Люди «эта» были окончательно разорены.
Зато они получили милостивый указ императора Мейдзи за № 61: «Упразднить название «эта» и «хинин». Отныне они, эти люди, должны быть приняты равными среди простого народа и по сословию и по профессии».
Прошло семьдесят пять лет с тех пор, но в положении сословия «эта» ничто не изменилось. Вероятно, нигде в мире старое не держится так неистребимо цепко, как в Японии. Все осталось по-прежнему. По-прежнему живут люди «эта» в отчужденных кварталах, отмеченные клеймом всеобщего презрения. Милостивый указ императора Мейдзи остался пустым листком бумаги.
Впрочем, жизнь Китагара Тайсаку это лучше всего иллюстрирует. Вернемся к ней.
В начальной школе Китагара был лучшим учеником. Досадно, но учитель должен был это признать.
— Как странно, — говорил учитель, — дети навоза учатся лучше, чем дети солнца.
Школа дала Китагара не много знаний, зато она растревожила, разбередила его, раздразнила аппетит к наукам. Но о гимназии нечего было и мечтать. Отец Тайсаку был бедный, очень бедный человек. Он один ковырялся на своих пяти танах арендованного поля. Четыре старших девочки уже были проданы в город: в прислуги и на фабрику.

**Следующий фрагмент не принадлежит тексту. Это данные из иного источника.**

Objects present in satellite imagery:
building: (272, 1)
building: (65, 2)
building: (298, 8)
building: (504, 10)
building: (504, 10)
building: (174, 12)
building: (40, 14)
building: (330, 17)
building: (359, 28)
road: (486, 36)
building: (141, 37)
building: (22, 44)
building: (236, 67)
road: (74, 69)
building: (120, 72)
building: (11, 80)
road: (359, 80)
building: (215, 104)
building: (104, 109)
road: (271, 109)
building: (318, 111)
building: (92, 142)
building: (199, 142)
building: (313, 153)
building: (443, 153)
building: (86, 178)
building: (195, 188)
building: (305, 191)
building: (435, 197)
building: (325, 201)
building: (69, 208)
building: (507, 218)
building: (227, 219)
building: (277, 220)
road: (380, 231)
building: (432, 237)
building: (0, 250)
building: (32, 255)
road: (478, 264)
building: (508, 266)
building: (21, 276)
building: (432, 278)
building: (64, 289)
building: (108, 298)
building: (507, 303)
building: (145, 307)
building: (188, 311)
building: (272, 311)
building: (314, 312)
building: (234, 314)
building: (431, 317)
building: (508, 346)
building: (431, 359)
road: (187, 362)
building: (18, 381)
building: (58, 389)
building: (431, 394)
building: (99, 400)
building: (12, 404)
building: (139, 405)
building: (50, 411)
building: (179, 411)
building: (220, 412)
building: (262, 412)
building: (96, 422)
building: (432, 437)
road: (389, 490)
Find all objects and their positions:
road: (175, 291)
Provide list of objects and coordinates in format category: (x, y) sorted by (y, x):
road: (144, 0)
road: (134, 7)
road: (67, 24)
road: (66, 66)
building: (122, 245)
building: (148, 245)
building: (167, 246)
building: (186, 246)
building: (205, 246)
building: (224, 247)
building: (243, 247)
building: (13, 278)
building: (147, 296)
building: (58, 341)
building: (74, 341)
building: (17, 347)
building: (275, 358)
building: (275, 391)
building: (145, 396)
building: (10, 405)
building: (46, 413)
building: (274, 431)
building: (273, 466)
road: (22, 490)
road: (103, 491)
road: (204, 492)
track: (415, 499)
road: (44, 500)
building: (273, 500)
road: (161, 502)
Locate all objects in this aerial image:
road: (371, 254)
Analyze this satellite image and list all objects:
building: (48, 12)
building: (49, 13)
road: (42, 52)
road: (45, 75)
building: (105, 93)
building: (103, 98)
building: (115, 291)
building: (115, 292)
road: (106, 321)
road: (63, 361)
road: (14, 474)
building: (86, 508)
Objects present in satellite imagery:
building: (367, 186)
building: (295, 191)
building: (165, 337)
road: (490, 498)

И Китагара-младшему пришлось бросить школу и стать рядом с отцом в поле.
Пять танов земли, группа отчужденных дворов «эта» — вот мир, в котором отныне суждено было жить и умереть Китагара Тайсаку.
Он не хотел мириться с такой долей. И когда ему исполнилось шестнадцать лет, он убежал в Токио. Учиться!
В Токио у него были родственники: старшая сестра и двоюродный брат. Сестра не могла ему ничем помочь: она сама была нищая. Двоюродный брат, Токуси Китамок и, торговал шелком и сукном. Китагара пошел к брату.